Published online by Cambridge University Press: 16 December 2009
Introduction
From the first report of the Appellate Body of the World Trade Organisation (WTO) in 1996 to Joost Pauwelyn's seminal work in 2003, commentators and practitioners alike have been grappling with the thorny relationship between the WTO and public international law. More recently, problems in interpreting and applying WTO provisions in the light of customary international law and non-WTO treaties have come to reflect a concern regarding ‘fragmentation’ of international law more generally. One reason for this potential fragmentation lies in the disparate dispute settlement mechanisms under various international legal systems, including preferential trade agreements (PTAs).

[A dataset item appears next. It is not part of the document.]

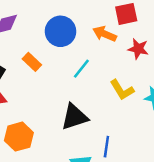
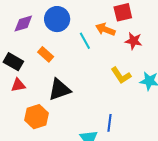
blue circle: (61, 31) -> (57, 19), moved
cyan line: (81, 69) -> (85, 41), moved, turned -66
black triangle: (75, 117) -> (59, 90), moved

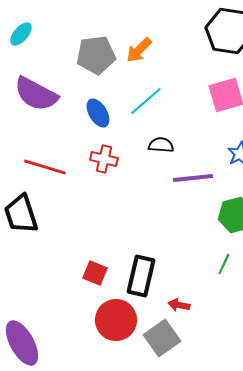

As negotiations in the Doha Round sputter, and PTAs proliferate, the relationship between PTAs and other institutions and aspects of public international law becomes all the more crucial. States evaluating the benefits of PTAs must be fully aware of the broader international context into which they are born and the implications of international law as each PTA develops. Moreover, existing PTA members may seek additional certainty about their PTA rights and obligations and the likely outcome in the event of a dispute relating to other areas of international law. More broadly, an investigation into the relationship between public international law and PTAs provides an additional case study of the perceived problem of fragmentation of international law.
In this chapter, we focus on two primary sources of public international law, namely treaties and customary international law.